Job item: In the records below, begin at the line that contains "Check Responses: When" and stop after the line that contains "Time Management: Respects". Copy out those lines word for word.

Source texts of formatted documents:
%%
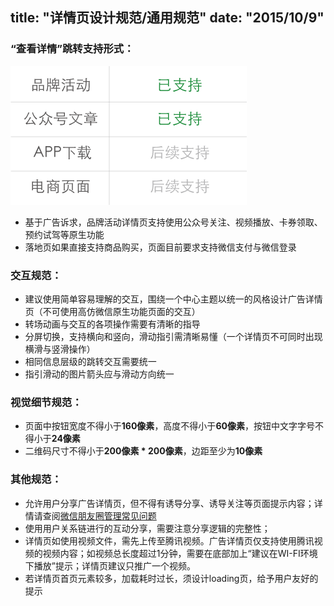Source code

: title: "详情页设计规范/通用规范"
date: "2015/10/9"
---


### “查看详情”跳转支持形式：  
![](images/2-1-1.png)  
- 基于广告诉求，品牌活动详情页支持使用公众号关注、视频播放、卡券领取、预约试驾等原生功能
- 落地页如果直接支持商品购买，页面目前要求支持微信支付与微信登录

### 交互规范：  
- 建议使用简单容易理解的交互，围绕一个中心主题以统一的风格设计广告详情页（不可使用高仿微信原生功能页面的交互）  
- 转场动画与交互的各项操作需要有清晰的指导  
- 分屏切换，支持横向和竖向，滑动指引需清晰易懂（一个详情页不可同时出现横滑与竖滑操作）  
- 相同信息层级的跳转交互需要统一  
- 指引滑动的图片箭头应与滑动方向统一  


### 视觉细节规范：  
- 页面中按钮宽度不得小于**160像素**，高度不得小于**60像素**，按钮中文字字号不得小于**24像素**  
- 二维码尺寸不得小于**200像素 * 200像素**，边距至少为**10像素**  

### 其他规范：  
- 允许用户分享广告详情页，但不得有诱导分享、诱导关注等页面提示内容；详情请查阅[微信朋友圈管理常见问题](http://kf.qq.com/faq/131117ne2MV7141117JzI32q.html)  
- 使用用户关系链进行的互动分享，需要注意分享逻辑的完整性；  
- 详情页如使用视频文件，需先上传至腾讯视频。广告详情页仅支持使用腾讯视频的视频内容；如视频总长度超过1分钟，需要在底部加上“建议在WI-FI环境下播放”提示；详情页建议只推广一个视频。  
- 若详情页首页元素较多，加载耗时过长，须设计loading页，给予用户友好的提示  
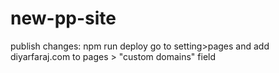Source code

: # new-pp-site

publish changes:
npm run deploy
go to setting>pages and add diyarfaraj.com to pages > "custom domains" field
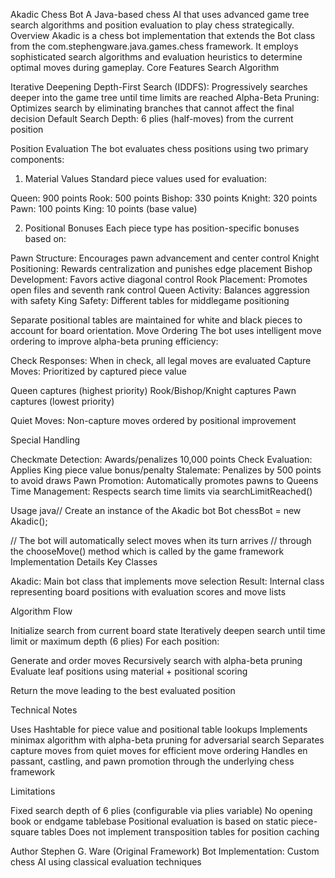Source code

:Akadic Chess Bot
A Java-based chess AI that uses advanced game tree search algorithms and position evaluation to play chess strategically.
Overview
Akadic is a chess bot implementation that extends the Bot class from the com.stephengware.java.games.chess framework. It employs sophisticated search algorithms and evaluation heuristics to determine optimal moves during gameplay.
Core Features
Search Algorithm

Iterative Deepening Depth-First Search (IDDFS): Progressively searches deeper into the game tree until time limits are reached
Alpha-Beta Pruning: Optimizes search by eliminating branches that cannot affect the final decision
Default Search Depth: 6 plies (half-moves) from the current position

Position Evaluation
The bot evaluates chess positions using two primary components:
1. Material Values
Standard piece values used for evaluation:

Queen: 900 points
Rook: 500 points
Bishop: 330 points
Knight: 320 points
Pawn: 100 points
King: 10 points (base value)

2. Positional Bonuses
Each piece type has position-specific bonuses based on:

Pawn Structure: Encourages pawn advancement and center control
Knight Positioning: Rewards centralization and punishes edge placement
Bishop Development: Favors active diagonal control
Rook Placement: Promotes open files and seventh rank control
Queen Activity: Balances aggression with safety
King Safety: Different tables for middlegame positioning

Separate positional tables are maintained for white and black pieces to account for board orientation.
Move Ordering
The bot uses intelligent move ordering to improve alpha-beta pruning efficiency:

Check Responses: When in check, all legal moves are evaluated
Capture Moves: Prioritized by captured piece value

Queen captures (highest priority)
Rook/Bishop/Knight captures
Pawn captures (lowest priority)


Quiet Moves: Non-capture moves ordered by positional improvement

Special Handling

Checkmate Detection: Awards/penalizes 10,000 points
Check Evaluation: Applies King piece value bonus/penalty
Stalemate: Penalizes by 500 points to avoid draws
Pawn Promotion: Automatically promotes pawns to Queens
Time Management: Respects search time limits via searchLimitReached()

Usage
java// Create an instance of the Akadic bot
Bot chessBot = new Akadic();

// The bot will automatically select moves when its turn arrives
// through the chooseMove() method which is called by the game framework
Implementation Details
Key Classes

Akadic: Main bot class that implements move selection
Result: Internal class representing board positions with evaluation scores and move lists

Algorithm Flow

Initialize search from current board state
Iteratively deepen search until time limit or maximum depth (6 plies)
For each position:

Generate and order moves
Recursively search with alpha-beta pruning
Evaluate leaf positions using material + positional scoring


Return the move leading to the best evaluated position

Technical Notes

Uses Hashtable for piece value and positional table lookups
Implements minimax algorithm with alpha-beta pruning for adversarial search
Separates capture moves from quiet moves for efficient move ordering
Handles en passant, castling, and pawn promotion through the underlying chess framework

Limitations

Fixed search depth of 6 plies (configurable via plies variable)
No opening book or endgame tablebase
Positional evaluation is based on static piece-square tables
Does not implement transposition tables for position caching

Author
Stephen G. Ware (Original Framework)
Bot Implementation: Custom chess AI using classical evaluation techniques
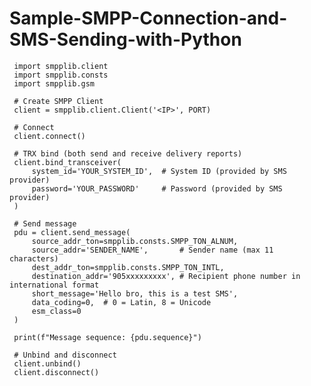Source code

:# Sample-SMPP-Connection-and-SMS-Sending-with-Python
     import smpplib.client
     import smpplib.consts
     import smpplib.gsm

     # Create SMPP Client
     client = smpplib.client.Client('<IP>', PORT)

     # Connect
     client.connect()

     # TRX bind (both send and receive delivery reports)
     client.bind_transceiver(
         system_id='YOUR_SYSTEM_ID',  # System ID (provided by SMS provider)
         password='YOUR_PASSWORD'     # Password (provided by SMS provider)
     )

     # Send message
     pdu = client.send_message(
         source_addr_ton=smpplib.consts.SMPP_TON_ALNUM,
         source_addr='SENDER_NAME',       # Sender name (max 11 characters)
         dest_addr_ton=smpplib.consts.SMPP_TON_INTL,
         destination_addr='905xxxxxxxxx', # Recipient phone number in international format
         short_message='Hello bro, this is a test SMS',
         data_coding=0,  # 0 = Latin, 8 = Unicode
         esm_class=0
     )

     print(f"Message sequence: {pdu.sequence}")

     # Unbind and disconnect
     client.unbind()
     client.disconnect()
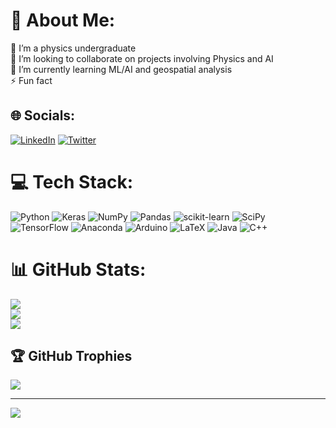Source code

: # 💫 About Me:
🔭 I’m a physics undergraduate<br>👯 I’m looking to collaborate on projects involving Physics and AI<br>🌱 I’m currently learning ML/AI and geospatial analysis<br>⚡ Fun fact


## 🌐 Socials:
[![LinkedIn](https://img.shields.io/badge/LinkedIn-%230077B5.svg?logo=linkedin&logoColor=white)](https://linkedin.com/in/animesh-srivastava-4ab40a184) [![Twitter](https://img.shields.io/badge/Twitter-%231DA1F2.svg?logo=Twitter&logoColor=white)](https://twitter.com/Animesh_7_7) 

# 💻 Tech Stack:
![Python](https://img.shields.io/badge/python-3670A0?style=plastic&logo=python&logoColor=ffdd54) ![Keras](https://img.shields.io/badge/Keras-%23D00000.svg?style=plastic&logo=Keras&logoColor=white) ![NumPy](https://img.shields.io/badge/numpy-%23013243.svg?style=plastic&logo=numpy&logoColor=white) ![Pandas](https://img.shields.io/badge/pandas-%23150458.svg?style=plastic&logo=pandas&logoColor=white) ![scikit-learn](https://img.shields.io/badge/scikit--learn-%23F7931E.svg?style=plastic&logo=scikit-learn&logoColor=white) ![SciPy](https://img.shields.io/badge/SciPy-%230C55A5.svg?style=plastic&logo=scipy&logoColor=%white) ![TensorFlow](https://img.shields.io/badge/TensorFlow-%23FF6F00.svg?style=plastic&logo=TensorFlow&logoColor=white) ![Anaconda](https://img.shields.io/badge/Anaconda-%2344A833.svg?style=plastic&logo=anaconda&logoColor=white) ![Arduino](https://img.shields.io/badge/-Arduino-00979D?style=plastic&logo=Arduino&logoColor=white) ![LaTeX](https://img.shields.io/badge/latex-%23008080.svg?style=plastic&logo=latex&logoColor=white) ![Java](https://img.shields.io/badge/java-%23ED8B00.svg?style=plastic&logo=java&logoColor=white) ![C++](https://img.shields.io/badge/c++-%2300599C.svg?style=plastic&logo=c%2B%2B&logoColor=white)
# 📊 GitHub Stats:
![](https://github-readme-stats.vercel.app/api?username=animesh-77&theme=dark&hide_border=true&include_all_commits=true&count_private=true)<br/>
![](https://github-readme-streak-stats.herokuapp.com/?user=animesh-77&theme=dark&hide_border=true)<br/>
![](https://github-readme-stats.vercel.app/api/top-langs/?username=animesh-77&theme=dark&hide_border=true&include_all_commits=true&count_private=true&layout=compact)

## 🏆 GitHub Trophies
![](https://github-profile-trophy.vercel.app/?username=animesh-77&theme=radical&no-frame=false&no-bg=false&margin-w=4)

---
[![](https://visitcount.itsvg.in/api?id=animesh-77&icon=0&color=0)](https://visitcount.itsvg.in)

<!-- Proudly created with GPRM ( https://gprm.itsvg.in ) -->
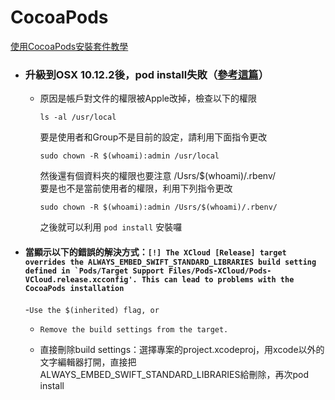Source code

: # CocoaPods

[使用CocoaPods安裝套件教學](https://jay10447.gitbooks.io/book20160316/content/kai_shi_shi_yong_cocoapods_guan_li_di_san_fang_kai.html)

* ### 升級到OSX 10.12.2後，pod install失敗（[參考這篇](https://gold.xitu.io/entry/58620f628d6d810065f940d3)）

  * 原因是帳戶對文件的權限被Apple改掉，檢查以下的權限

    `ls -al /usr/local`

    要是使用者和Group不是目前的設定，請利用下面指令更改

    `sudo chown -R $(whoami):admin /usr/local`

    然後還有個資料夾的權限也要注意 /Usrs/$\(whoami\)/.rbenv/  
    要是也不是當前使用者的權限，利用下列指令更改

    `sudo chown -R $(whoami):admin /Usrs/$(whoami)/.rbenv/`

    之後就可以利用 `pod install` 安裝囉
* #### 當顯示以下的錯誤的解決方式：``[!] The XCloud [Release] target overrides the ALWAYS_EMBED_SWIFT_STANDARD_LIBRARIES build setting defined in `Pods/Target Support Files/Pods-XCloud/Pods-VCloud.release.xcconfig'. This can lead to problems with the CocoaPods installation``

  -`Use the $(inherited) flag, or`

  * `Remove the build settings from the target.`

  * 直接刪除build settings：選擇專案的project.xcodeproj，用xcode以外的文字編輯器打開，直接把 ALWAYS\_EMBED\_SWIFT\_STANDARD\_LIBRARIES給刪除，再次pod install


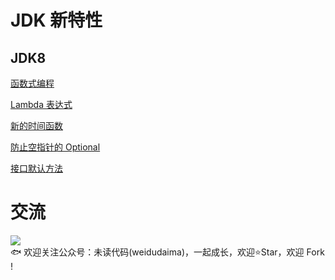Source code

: # JDK 新特性

## JDK8  
[函数式编程](https://github.com/niumoo/jdk-feature/jdk-feature-8/blob/master/src/main/java/net/codingme/feature/jdk8/Jdk8Function.java)

[Lambda 表达式](https://github.com/niumoo/jdk-feature/jdk-feature-8/blob/master/src/main/java/net/codingme/feature/jdk8/Jdk8Lambda.java)

[新的时间函数](https://github.com/niumoo/jdk-feature/jdk-feature-8/blob/master/src/main/java/net/codingme/feature/jdk8/Jdk8LocalDateTime.java)

[防止空指针的 Optional](https://github.com/niumoo/jdk-feature/jdk-feature-8/blob/master/src/main/java/net/codingme/feature/jdk8/Jdk8Optional.java)

[接口默认方法](https://github.com/niumoo/jdk-feature/jdk-feature-8/blob/master/src/main/java/net/codingme/feature/jdk8/Jdk8Interface.java)


# 交流
![](https://user-images.githubusercontent.com/26371673/69558482-46eab080-0fe3-11ea-8fa7-d9d824b7bed4.jpg)  
🐟 欢迎关注公众号：未读代码(weidudaima)，一起成长，欢迎⭐Star️，欢迎 Fork !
%%
Final answer:
Check Responses: When in check, all legal moves are evaluated
Capture Moves: Prioritized by captured piece value

Queen captures (highest priority)
Rook/Bishop/Knight captures
Pawn captures (lowest priority)


Quiet Moves: Non-capture moves ordered by positional improvement

Special Handling

Checkmate Detection: Awards/penalizes 10,000 points
Check Evaluation: Applies King piece value bonus/penalty
Stalemate: Penalizes by 500 points to avoid draws
Pawn Promotion: Automatically promotes pawns to Queens
Time Management: Respects search time limits via searchLimitReached()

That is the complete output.